Même Paris ne semblait lui plaire. Il trouvait son bonheur dans son pays rural. Dans son livre Solitude de la pitié (1932), il y va de portraits, dirais-je, de courtes nouvelles. Et il le termine avec Le chant du monde. Extrait.

Il y a bien longtemps que je désire un roman dans lequel on entendrait chanter le monde. Dans tous les livres actuels, on donne à mon avis une trop grande place aux êtres mesquins et l’on néglige de nous faire percevoir le halètement des beaux habitants de l’univers.

Les graines dont on ensemence les livres, on les achète toujours au même grainier. On sème beaucoup l’amour sous toutes ses formes et c’est une plante bien abâtardie ; encore une ou deux poignées d’autres graines et c’est tout, Tout ça d’ailleurs se sème sur l’homme.

Je sais bien qu’on ne peut guère concevoir un roman sans homme, puisqu’il y en a dans le monde. Ce qu’il faudrait, c’est le mettre à sa place, ne pas le faire le centre de tout, être assez humble pour s’apercevoir qu’une montagne existe non seulement comme hauteur et largeur mais comme poids, effluves, gestes, puissance d’envoûtement, paroles, sympathies.

Un fleuve est un personnage, avec ses rages et ses amours, sa force, son dieu hasard, ses maladies, sa faim d’aventures. Les rivières, les sources sont des personnages : elles aiment, elles trompent, elles mentent, elles trahissent, elles sont belles, elles s’habillent de joncs et de mousses.
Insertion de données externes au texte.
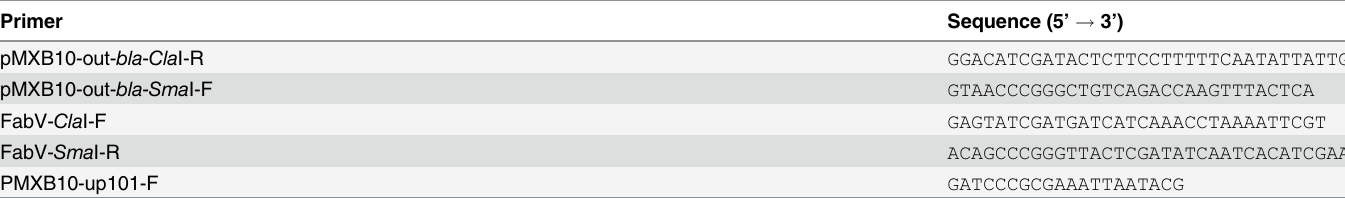
Table 2. Oligonucleotides used to construct vectors used in this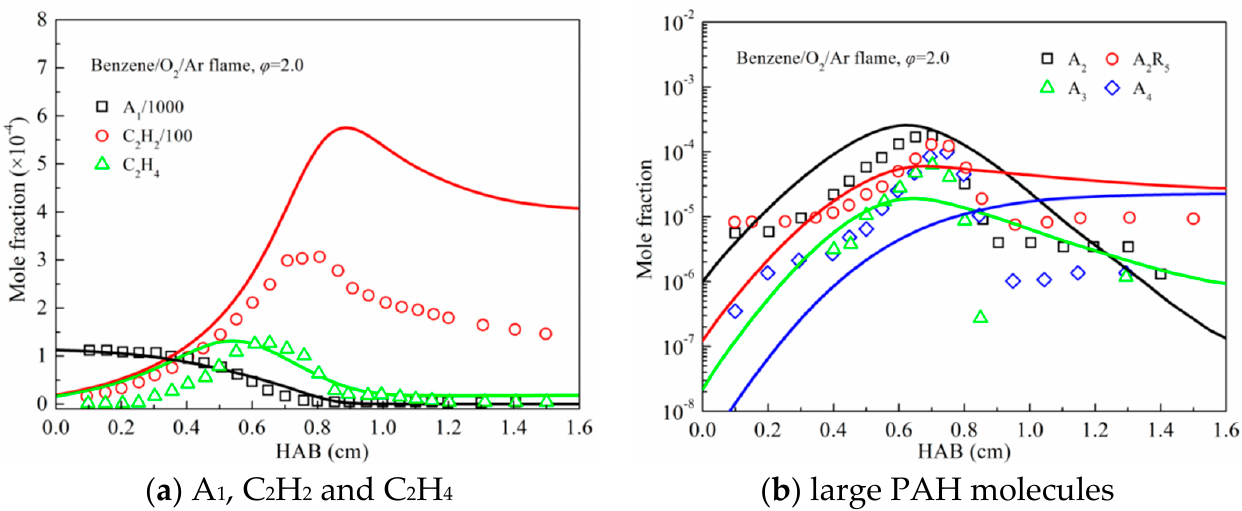
Figure 10. Measured [48] (symbols) and predicted (lines) species profiles in the premixed benzene flame with ϕ = 2.0.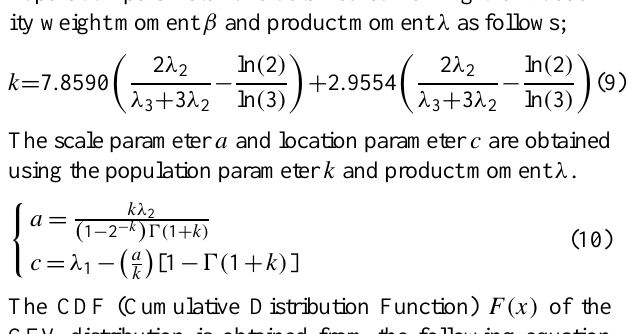
Figure 2. Distribution of the annual maximum daily rainfall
Les forêts respirent. Les champs, les landes, les collines, les plages, les océans, les vallées dans les montagnes, les cimes éperdues frappées d’éclairs et les orgueilleuses murailles de roches sur lesquelles le vent des hauteurs vient s’éventrer depuis les premiers âges du monde : tout ça n’est pas un simple spectacle pour nos yeux.

C’est une société d’être vivants. Nous ne connaissons que l’anatomie de ces belles choses vivantes, aussi humaines que nous, et si les mystères nous limitent de toutes parts c’est que nous n’avons jamais tenu compte des psychologies telluriques, végétales, fluviales et marines.

Cet apaisement qui nous vient dans l’amitié d’une montagne, cet appétit pour les forêts, cette ivresse qui nous balance, regard éteint et pensée morte, parce que nous avons senti l’odeur des bardanes humides, des champignons, des écorces, cette joie d’entrer dans l’herbe jusqu’au ventre, ce ne sont pas des créations de nos sens, ça existe autour de nous et ça dirige plus nos gestes que ce que nous croyons.

 

Jean Giono, Solitude de la pitié, Paris, Gallimard, 1932, p. 148s.

2 commentaires Publier un commentaire
  1. Claude Fortin #

    Bonjour Jean,

    Cet article me rejoint beaucoup. À la campagne ou en forêt, je peux observer la vie autour de moi sous toutes ses formes en silence. C’est difficilement réalisable pour ne pas dire impossible dans les villes.

    Bonne journée !

    8 août 2017
  2. Jean Provencher #

    Merci, cher Claude. Et tu as bien raison. Il faut être disponible et la ville ne le permet guère, sauf dans quelques retraites hors des bruits.